Source:

== == ==

5.4 Price Discrimination

5.4.3 Geographic discrimination

Question 9A. Suppose you log into a hotel’s website to make a reservation for a hotel room. You are asked to indicate your location, Asia, Europe, Northern America, Southern America or Others. The hotel is quoting different prices to people from different regions. Since you are from Asia, your price is $95 (The price for people from Europe and Northern America is $105, and that for people from South America and Other regions is $95). Is this fair or unfair?

(N=99) Very fair 8.1% 19.2% 23.2% 21.2% 28.3% Very Unfair

Half of the respondents considered geographic price discrimination to be unfair even when they obtained a favorable price. This number is significantly higher than those who considered it fair (49.5% vs. 27.3%, Z = 2.87, p = .004 for a two-tailed test).

Question 9B. [Same as above] Since you are from Asia, your price is $105 (The price for people from Europe and Northern America is $95, and that for people from South America and Other regions is $105). Is this fair or unfair?

(N=75) Very fair 8.0% 14.7% 7.8% 22.7% 46.4% Very Unfair

Respondents considered charging different prices for customers who come from different geographic areas unfair (69.1% vs. 22.7%, Z = 4.37, p < .001 for a

two-tailed test). The perception of unfairness is significantly greater when the

respondents have to pay a higher price (69.1% for the current question, 49.5% for the preceding question, Z = 2.67, p = .004 for a one-tailed test).

5.4.4 Discounting to new or loyal customers

Questions 10A. Suppose you log into a hotel’s website to make a reservation for a hotel room. You find out that the hotel quotes prices according to customers’

purchasing history. Hence, for example, the price for a loyal customer is $105;

while, for promotional purposes, the price for a new customer is $95. How fair do you think the hotel’s pricing is?

(N=101) Very fair 3.0% 6.9% 5.9% 28.7% 55.4% Very Unfair

Respondents perceived the situation to be the most unfair of all. A total of 84.1%

of respondents consider this method to be unfair, while only 9.9% consider it to be fair (Z = 7.93, p < .001 for a two tailed test). Consumers are likely to leave such a firm to avoid being punished for their loyalty. Charging loyal customers higher prices is the essence of first-degree price discrimination. However, implementing such a scheme has very negative effects, as the Amazon.com incident indicates.

== == ==

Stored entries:
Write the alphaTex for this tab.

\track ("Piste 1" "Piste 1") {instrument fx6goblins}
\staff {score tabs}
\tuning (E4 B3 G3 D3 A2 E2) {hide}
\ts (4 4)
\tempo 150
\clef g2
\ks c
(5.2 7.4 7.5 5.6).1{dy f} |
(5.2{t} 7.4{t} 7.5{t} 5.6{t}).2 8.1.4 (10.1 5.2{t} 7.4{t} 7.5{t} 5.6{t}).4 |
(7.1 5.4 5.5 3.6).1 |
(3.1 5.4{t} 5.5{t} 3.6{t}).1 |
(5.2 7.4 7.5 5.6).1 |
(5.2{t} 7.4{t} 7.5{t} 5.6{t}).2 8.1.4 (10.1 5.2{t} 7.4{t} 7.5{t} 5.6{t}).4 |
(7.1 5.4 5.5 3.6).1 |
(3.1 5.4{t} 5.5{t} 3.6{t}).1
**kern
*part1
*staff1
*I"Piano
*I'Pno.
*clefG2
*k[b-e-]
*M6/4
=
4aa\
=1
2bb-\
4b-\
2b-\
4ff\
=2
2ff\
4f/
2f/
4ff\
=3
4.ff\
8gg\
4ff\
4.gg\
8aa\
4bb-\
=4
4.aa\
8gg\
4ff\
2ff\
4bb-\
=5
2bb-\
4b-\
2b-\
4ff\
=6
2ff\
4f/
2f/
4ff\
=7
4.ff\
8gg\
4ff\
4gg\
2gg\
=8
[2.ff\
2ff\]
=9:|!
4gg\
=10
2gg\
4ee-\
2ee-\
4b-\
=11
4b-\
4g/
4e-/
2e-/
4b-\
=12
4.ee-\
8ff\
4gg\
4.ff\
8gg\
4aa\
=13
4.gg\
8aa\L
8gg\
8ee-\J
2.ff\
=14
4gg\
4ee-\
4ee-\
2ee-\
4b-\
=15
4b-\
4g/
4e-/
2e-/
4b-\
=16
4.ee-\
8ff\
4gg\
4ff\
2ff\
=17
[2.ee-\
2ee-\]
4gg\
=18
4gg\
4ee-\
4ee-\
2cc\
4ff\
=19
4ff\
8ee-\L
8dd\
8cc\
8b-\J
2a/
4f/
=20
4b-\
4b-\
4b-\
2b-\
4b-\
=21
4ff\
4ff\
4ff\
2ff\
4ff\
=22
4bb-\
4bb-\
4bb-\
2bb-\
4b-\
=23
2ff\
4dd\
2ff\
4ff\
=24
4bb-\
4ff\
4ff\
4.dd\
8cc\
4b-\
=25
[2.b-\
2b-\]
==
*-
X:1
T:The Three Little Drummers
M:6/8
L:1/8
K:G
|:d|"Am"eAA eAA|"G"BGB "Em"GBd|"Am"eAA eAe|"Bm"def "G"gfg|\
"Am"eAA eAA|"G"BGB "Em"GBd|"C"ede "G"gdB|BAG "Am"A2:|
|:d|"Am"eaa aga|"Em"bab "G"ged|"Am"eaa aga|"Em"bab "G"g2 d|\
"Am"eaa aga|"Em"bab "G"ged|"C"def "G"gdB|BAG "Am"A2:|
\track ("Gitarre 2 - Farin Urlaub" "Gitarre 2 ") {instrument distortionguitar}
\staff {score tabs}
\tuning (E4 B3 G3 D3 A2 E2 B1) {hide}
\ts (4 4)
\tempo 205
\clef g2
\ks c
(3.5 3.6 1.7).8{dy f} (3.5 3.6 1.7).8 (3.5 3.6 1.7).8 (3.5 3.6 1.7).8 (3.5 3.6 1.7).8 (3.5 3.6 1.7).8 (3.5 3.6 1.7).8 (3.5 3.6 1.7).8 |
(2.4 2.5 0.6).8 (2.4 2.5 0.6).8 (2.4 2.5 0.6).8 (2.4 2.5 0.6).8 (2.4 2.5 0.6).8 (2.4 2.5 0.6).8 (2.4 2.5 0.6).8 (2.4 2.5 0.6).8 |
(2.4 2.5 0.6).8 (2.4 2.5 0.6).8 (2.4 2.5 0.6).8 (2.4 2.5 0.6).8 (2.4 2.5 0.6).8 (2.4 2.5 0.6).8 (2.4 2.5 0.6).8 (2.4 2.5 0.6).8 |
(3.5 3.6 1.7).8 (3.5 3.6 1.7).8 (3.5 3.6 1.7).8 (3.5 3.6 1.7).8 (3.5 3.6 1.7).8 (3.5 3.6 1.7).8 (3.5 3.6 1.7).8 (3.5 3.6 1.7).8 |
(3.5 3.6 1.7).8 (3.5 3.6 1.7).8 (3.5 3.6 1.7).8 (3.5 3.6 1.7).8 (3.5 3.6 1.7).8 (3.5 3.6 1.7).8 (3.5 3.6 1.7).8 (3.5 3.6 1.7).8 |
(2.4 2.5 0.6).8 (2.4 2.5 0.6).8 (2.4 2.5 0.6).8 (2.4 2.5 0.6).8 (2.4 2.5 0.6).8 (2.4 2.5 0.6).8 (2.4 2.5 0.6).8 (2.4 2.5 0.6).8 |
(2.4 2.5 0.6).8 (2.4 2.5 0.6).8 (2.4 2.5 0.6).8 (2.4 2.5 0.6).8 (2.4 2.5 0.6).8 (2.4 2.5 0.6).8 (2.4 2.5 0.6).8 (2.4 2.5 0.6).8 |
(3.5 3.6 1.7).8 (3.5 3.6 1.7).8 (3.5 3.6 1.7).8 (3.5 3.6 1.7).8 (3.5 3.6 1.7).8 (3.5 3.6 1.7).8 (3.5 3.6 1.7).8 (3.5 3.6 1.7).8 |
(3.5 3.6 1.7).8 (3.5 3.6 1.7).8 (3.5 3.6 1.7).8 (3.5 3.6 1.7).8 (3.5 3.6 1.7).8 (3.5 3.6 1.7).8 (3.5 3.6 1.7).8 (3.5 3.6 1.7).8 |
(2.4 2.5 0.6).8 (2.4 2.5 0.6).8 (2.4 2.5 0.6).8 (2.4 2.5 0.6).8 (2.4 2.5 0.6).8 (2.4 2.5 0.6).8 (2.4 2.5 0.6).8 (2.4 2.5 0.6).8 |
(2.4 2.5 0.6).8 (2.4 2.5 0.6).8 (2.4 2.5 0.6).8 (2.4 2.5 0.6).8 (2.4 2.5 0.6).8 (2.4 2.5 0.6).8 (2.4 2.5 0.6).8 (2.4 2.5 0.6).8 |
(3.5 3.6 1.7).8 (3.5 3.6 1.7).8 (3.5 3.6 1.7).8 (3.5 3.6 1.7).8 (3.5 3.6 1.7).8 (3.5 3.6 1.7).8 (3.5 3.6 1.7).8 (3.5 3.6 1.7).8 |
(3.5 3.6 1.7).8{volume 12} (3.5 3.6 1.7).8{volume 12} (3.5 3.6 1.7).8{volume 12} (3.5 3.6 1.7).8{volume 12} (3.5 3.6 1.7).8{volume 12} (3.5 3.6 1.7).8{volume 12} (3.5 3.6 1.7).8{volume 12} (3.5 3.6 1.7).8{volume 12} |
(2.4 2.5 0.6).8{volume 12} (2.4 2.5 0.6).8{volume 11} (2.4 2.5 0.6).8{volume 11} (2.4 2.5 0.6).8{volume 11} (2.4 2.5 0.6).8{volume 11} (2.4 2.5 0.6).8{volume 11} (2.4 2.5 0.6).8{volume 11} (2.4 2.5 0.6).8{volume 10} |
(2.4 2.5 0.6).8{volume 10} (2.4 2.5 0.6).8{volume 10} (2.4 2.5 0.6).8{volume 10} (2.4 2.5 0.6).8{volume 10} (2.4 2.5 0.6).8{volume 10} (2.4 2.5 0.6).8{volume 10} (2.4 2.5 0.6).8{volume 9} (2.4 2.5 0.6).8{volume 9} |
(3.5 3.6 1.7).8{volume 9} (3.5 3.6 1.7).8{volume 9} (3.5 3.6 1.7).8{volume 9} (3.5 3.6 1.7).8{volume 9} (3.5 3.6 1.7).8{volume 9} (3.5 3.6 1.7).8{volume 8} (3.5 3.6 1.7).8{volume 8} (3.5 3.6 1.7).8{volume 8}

== == ==

Problem A: Transcribe the part of the price discrimination text starting at "respondents have to" and ending at "hotel’s pricing is?".
Problem B: According to the price discrimination text, why did more respondents call geographic pricing unfair in Question 9B than in Question 9A? Answer in one to three sentences.
Problem C: Resume the text on hotel price discrimination from the point where it stops.
The records are not needed for this work.

Output A:
respondents have to pay a higher price (69.1% for the current question, 49.5% for the preceding question, Z = 2.67, p = .004 for a one-tailed test).

5.4.4 Discounting to new or loyal customers

Questions 10A. Suppose you log into a hotel’s website to make a reservation for a hotel room. You find out that the hotel quotes prices according to customers’

purchasing history. Hence, for example, the price for a loyal customer is $105;

while, for promotional purposes, the price for a new customer is $95. How fair do you think the hotel’s pricing is?

Output B: In Question 9B, respondents from Asia were quoted the higher price of $105 instead of the lower $95. The text states that the perception of unfairness is significantly greater when respondents have to pay a higher price: 69.1% called it unfair in 9B, compared with 49.5% in 9A.

Output C:
Question 10B. Suppose you log into a hotel’s website to make a reservation for a hotel room. The hotel indicates that it sets prices according to customers’

purchasing history. For example, the price for a loyal customer is $95; while the price for a new customer is $105. How fair do you think the hotel’s pricing is?

(N=100) Very fair 21% 48% 13% 11% 7% Very Unfair

Giving discounts to new customers while charging loyal customers a higher price is considered to be extremely unfair. However, giving such a discount to loyal

customers is considered very fair (69% vs. 18%, Z = 5.86, p < .001 for a two-tailed test).

5.4.5 Discrimination based on price sensitivity

A firm may employ two strategies to discriminate among customers according to their price sensitivity. First, if a consumer logs into the company’s website through a price-comparison site, the consumer is more likely to be price sensitive. The firm can offer this type of consumer a lower price. Second, a consumer that logs into a

company’s website without making a reservation is more likely to be shopping around than one who makes a reservation. The firm can offer a discount to the former type of consumers using a pop-up window. This study posed the following two questions.

Question 11A. Suppose you log into a hotel’s website to make a reservation for a hotel room. You found out that when a customer visits the website directly, the price is $100. However, for a customer who uses a third-party search tool to compare prices among a number of competitors, and then connect to the hotel’s website, the price is $90. Is this fair or unfair?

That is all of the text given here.